Ricordando Cesare Pavese a 70 anni dalla morte.
Il 27 agosto 1950, in una camera dell’Albergo Roma a Torino, venne trovato senza vita il corpo di Cesare Pavese, stroncato da un’overdose di barbiturici. Nel giugno dello stesso anno con “La bella estate” aveva vinto il Premio Strega.
La vita di Pavese fu segnata da ripetute delusioni d’amore. È lo stesso autore che scrive, rivolto a Romilda Bollati, sorella dell’editore Giulio Bollati, “Posso dirti, amore, che non mi sono mai svegliato con una donna mia al fianco, che chi ho amato non mi ha mai preso sul serio, e che ignoro lo sguardo di riconoscenza che una donna rivolge a un uomo?”
Questa per Romilda fu l’ultima di una lunga e mai interrotta serie di delusioni che susseguì a quella per l’attrice Costance Dowling, sorella di Doris che aveva recitato insieme a Gasman nel film “Riso Amaro”.
Per essa agli inizi del 1950 scrisse 10 poesie, che vennero pubblicate postume: “Verrà la morte ed avrà i tuoi occhi” e le dedicò il romanzo “la luna e i falò”.
Nel Giugno del 1950 Doris lo accompagnò a ritirare il Premio Strega.
Ma oltre alle delusioni amorose fu anche straziato dal giudizio dell’intellighenzia comunista del primo dopoguerra.
Nella primavera-estate del 1950 uscì la rivista Cultura e realtà; Pavese, che faceva parte della redazione, aprì il primo numero della rivista con un suo articolo sul mito, in esso affermava la sua fede poetica di carattere vichiano, la quale non venne apprezzata dagli ambienti degli intellettuali comunisti.
Pavese si era iscritto al PCI nel 1945, “Il compagno” uscì nel 1947.

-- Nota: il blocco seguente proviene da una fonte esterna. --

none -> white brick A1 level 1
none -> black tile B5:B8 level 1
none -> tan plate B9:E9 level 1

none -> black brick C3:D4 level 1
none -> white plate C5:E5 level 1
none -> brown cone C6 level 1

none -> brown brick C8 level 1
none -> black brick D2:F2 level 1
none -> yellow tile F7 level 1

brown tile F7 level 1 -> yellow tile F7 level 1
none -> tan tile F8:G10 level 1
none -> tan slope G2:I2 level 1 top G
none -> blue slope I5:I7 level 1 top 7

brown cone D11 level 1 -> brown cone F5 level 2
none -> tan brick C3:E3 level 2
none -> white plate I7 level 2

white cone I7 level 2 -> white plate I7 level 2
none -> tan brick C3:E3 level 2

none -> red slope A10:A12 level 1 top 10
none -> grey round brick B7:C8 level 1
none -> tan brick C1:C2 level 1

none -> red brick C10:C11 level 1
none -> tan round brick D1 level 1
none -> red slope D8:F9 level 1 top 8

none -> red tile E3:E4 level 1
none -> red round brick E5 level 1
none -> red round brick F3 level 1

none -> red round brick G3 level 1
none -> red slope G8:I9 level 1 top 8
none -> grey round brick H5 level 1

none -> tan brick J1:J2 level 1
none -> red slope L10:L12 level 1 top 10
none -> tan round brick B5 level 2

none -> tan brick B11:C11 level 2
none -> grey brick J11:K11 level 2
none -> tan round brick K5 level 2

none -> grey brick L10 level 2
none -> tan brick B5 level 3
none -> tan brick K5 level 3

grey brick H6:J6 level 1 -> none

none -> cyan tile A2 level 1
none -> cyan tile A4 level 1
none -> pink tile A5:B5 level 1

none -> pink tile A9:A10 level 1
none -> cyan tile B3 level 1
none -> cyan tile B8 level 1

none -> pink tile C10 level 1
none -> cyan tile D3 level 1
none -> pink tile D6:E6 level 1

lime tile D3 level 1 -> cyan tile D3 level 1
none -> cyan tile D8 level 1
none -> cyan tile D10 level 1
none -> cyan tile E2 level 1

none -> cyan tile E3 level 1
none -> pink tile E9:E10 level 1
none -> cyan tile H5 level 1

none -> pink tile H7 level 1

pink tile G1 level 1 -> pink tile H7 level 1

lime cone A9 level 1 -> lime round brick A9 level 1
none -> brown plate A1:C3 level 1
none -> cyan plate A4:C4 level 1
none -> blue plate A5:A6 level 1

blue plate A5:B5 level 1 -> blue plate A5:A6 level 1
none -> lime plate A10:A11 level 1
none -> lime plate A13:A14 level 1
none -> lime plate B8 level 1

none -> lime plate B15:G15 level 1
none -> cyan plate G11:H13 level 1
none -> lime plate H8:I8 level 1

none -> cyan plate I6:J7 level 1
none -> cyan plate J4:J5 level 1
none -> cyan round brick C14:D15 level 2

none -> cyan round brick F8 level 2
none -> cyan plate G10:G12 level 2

È la storia di Pablo che dalle osterie disimpegnate di Torino, la perdita dell’amore di Linda, finisce nel cuore della Roma fascista entrando a far parte di un gruppo di opposizione clandestina. Conosce Gina, con la quale vivrà una bella storia d’amore ed una bella storia di impegno politico e civile. È il passaggio da una vita di spensieratezza, alla presa di coscienza di una vita che non si può vivendo solamente nel disincanto. Le due donne sono antitetiche: Linda, libertina e disinibita, ambiziosa; Gina, operaia con la tuta blu, impegnata e determinata nella sua lotta politica contro il fascismo. Pablo le amerà moltissimo entrambe, ma lascerà Torino perché l’amore di Linda è perduto e trova nell’amore di Gina quella sicurezza della quale aveva bisogno. Un romanzo dove vengono simboleggiate aspetti della vita umani in conflitto tra loro: disimpegno e coscienza civile, vivere nel proprio interesse e vivere invece nella speranza di cambiare il mondo. Qui Pablo sarà costretto dalla vita stessa a cambiare i propri paradigmi e protagonista di questo cambiamento sarà Gina, ma sono le due donne, Linda e Gina, a determinare il corso degli eventi.
Una donna, Gina, che rincorre in tutti i suoi romanzi da “Paesi Tuoi”, scritto nel 1941 dove Gisella muore per un tragico incidente, a “Il Compagno” e le sopra citate storie di Linda e Gina.
Ma è nel “Mestiere di vivere”, il suo diario (1935 al 1950), pubblicato postumo, che si comprende la sofferenza che ha portato Pavese al suicidio.
Sulla prima pagina dei “Dialoghi con Leucò”, che si trovava sul tavolino aveva scritto: “Perdono tutti e a tutti chiedo perdono. Va bene? Non fate troppi pettegolezzi”. All'interno del libro era inserito un foglietto con tre frasi vergate da lui: una citazione dal libro, “L'uomo mortale, Leucò, non ha che questo d'immortale. Il ricordo che porta e il ricordo che lascia”, una dal proprio diario, “Ho lavorato, ho dato poesia agli uomini, ho condiviso le pene di molti”, e “Ho cercato me stesso”. Qualche giorno dopo si svolsero i funerali civili, senza commemorazioni religiose poiché suicida e ateo.
È stato sepolto nel cimitero di Santo Stefano Belbo.